The safety benefits of electronic prescribing

We also discussed how electronic prescribing could help avoid accidents. If people are given the wrong drug, or the wrong dose, or in the wrong way, or not given the right drug – these can all cause serious harm.

A 2001 American study by the Institute of Medicine called ‘Crossing the Quality Chasm: a new health system for the 21st century’ looked at the impact of medication errors on hospital admissions, deaths and overstays. In the same year the Audit Commission for Local Authorities and the NHS in England and Wales released its own report, ‘A Spoonful of Sugar: Medicines Management in NHS Hospitals’. (One figure put forward: medication errors were costing the NHS half a billion pounds a year in longer stays in hospital.)

Moving to electronic management of prescribing would help. Computers are good at spotting that a nominated dose falls outside the range of what makes sense. The system can also test for drug interactions, contra-indications, and cross-sensitivities – if given the data to enable these checks.

But using computers can also introduce errors. Where drugs have similar names, a doctor would be unlikely to write the wrong one, but if working in haste with an on-screen pick-list, it would be easy to click on the wrong one. But if the system is told which medications are commonly mis-prescribed, a further ‘are you sure?’ layer could be inserted in the process.

Electronic prescribing is universal in GP practice: it is built into GP systems.
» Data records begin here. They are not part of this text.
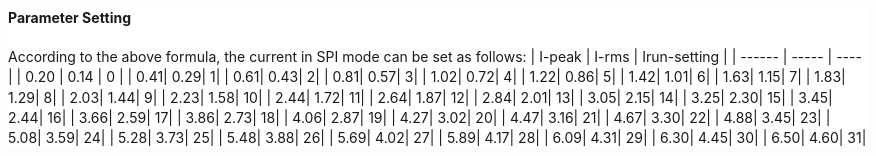 #### Parameter Setting

According to the above formula, the current in SPI mode can be set as follows:
| I-peak | I-rms | Irun-setting |
| ------ | ----- | ---- | 
| 0.20 | 0.14 | 0    |
| 0.41|    0.29|    1|
| 0.61|    0.43|    2|
| 0.81|    0.57|    3|
| 1.02|    0.72|    4|
| 1.22|    0.86|    5|
| 1.42|    1.01|    6|
| 1.63|    1.15|    7|
| 1.83|    1.29|    8|
| 2.03|    1.44|    9|
| 2.23|    1.58|    10|
| 2.44|    1.72|    11|
| 2.64|    1.87|    12|
| 2.84|    2.01|    13|
| 3.05|    2.15|    14|
| 3.25|    2.30|    15|
| 3.45|    2.44|    16|
| 3.66|    2.59|    17|
| 3.86|    2.73|    18|
| 4.06|    2.87|    19|
| 4.27|    3.02|    20|
| 4.47|    3.16|    21|
| 4.67|    3.30|    22|
| 4.88|    3.45|    23|
| 5.08|    3.59|    24|
| 5.28|    3.73|    25|
| 5.48|    3.88|    26|
| 5.69|    4.02|    27|
| 5.89|    4.17|    28|
| 6.09|    4.31|    29|
| 6.30|    4.45|    30|
| 6.50|    4.60|    31|
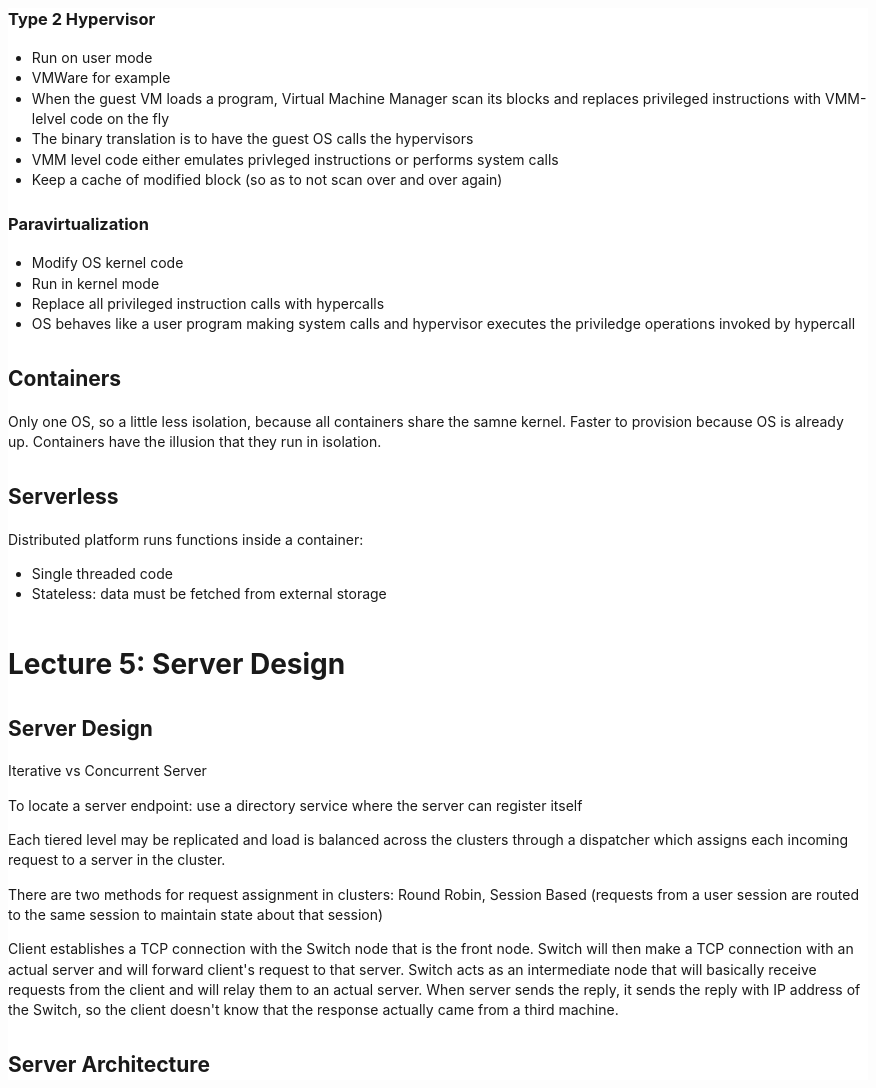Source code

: ### Type 2 Hypervisor

* Run on user mode 
* VMWare for example
* When the guest VM loads a program, Virtual Machine Manager scan its blocks and replaces privileged instructions with VMM-lelvel code on the fly
* The binary translation is to have the guest OS calls the hypervisors
* VMM level code either emulates privleged instructions or performs system calls
* Keep a cache of modified block (so as to not scan over and over again)

### Paravirtualization

* Modify OS kernel code
* Run in kernel mode
* Replace all privileged instruction calls with hypercalls
* OS behaves like a user program making system calls and hypervisor executes the priviledge operations invoked by hypercall

## Containers

Only one OS, so a little less isolation, because all containers share the samne kernel. Faster to provision because OS is already up. Containers have the illusion that they run in isolation.

## Serverless

Distributed platform runs functions inside a container:

* Single threaded code
* Stateless: data must be fetched from external storage

# Lecture 5: Server Design

## Server Design

Iterative vs Concurrent Server

To locate a server endpoint: use a directory service where the server can register itself

Each tiered level may be replicated and load is balanced across the clusters through a dispatcher which assigns each incoming request to a server in the cluster. 

There are two methods for request assignment in clusters: Round Robin, Session Based (requests from a user session are routed to the same session to maintain state about that session)

Client establishes a TCP connection with the Switch node that is the front node. Switch will then make a TCP connection with an actual server and will forward client's request to that server. Switch acts as an intermediate node that will basically receive requests from the client and will relay them to an actual server. When server sends the reply, it sends the reply with IP address of the Switch, so the client doesn't know that the response actually came from a third machine.


## Server Architecture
In hospitals, it is not. Forty percent of hospital encounters include some level of error in prescribing, so there is huge scope for improvement. (Note we don’t mean the electronic transmission of prescriptions to pharmacies, but the preparation of the prescription request, including when it is printed onto a form and given to the patient.)

But in hospital informatics, implementing e-prescribing is not easy to do, because to check for contra-indications, the system needs access to data about a patient’s other conditions, and lab results — such as liver function, which affects the rate of drug metabolism. You need a whole joined-up electronic health record to do e-prescribing properly.

Starting the journey

In concluding, Ewan says that he is sure that the open platform approach is right. He has no problem ‘selling’ the idea inside the health service: it makes such sense. The problem is getting people to start on that journey, when for a large hospital trust at the moment the safe answer is almost certainly to give Epic some hundreds of millions of pounds. In fact, what Ewan said in recent consultancy was: look, go and procure a megasuite system from one of the three vendors who can meet your needs – but, in the negotiation, get the vendor to commit to progressively opening up the data. Because that’s the moment when you as commissioner have some leverage over the vendor.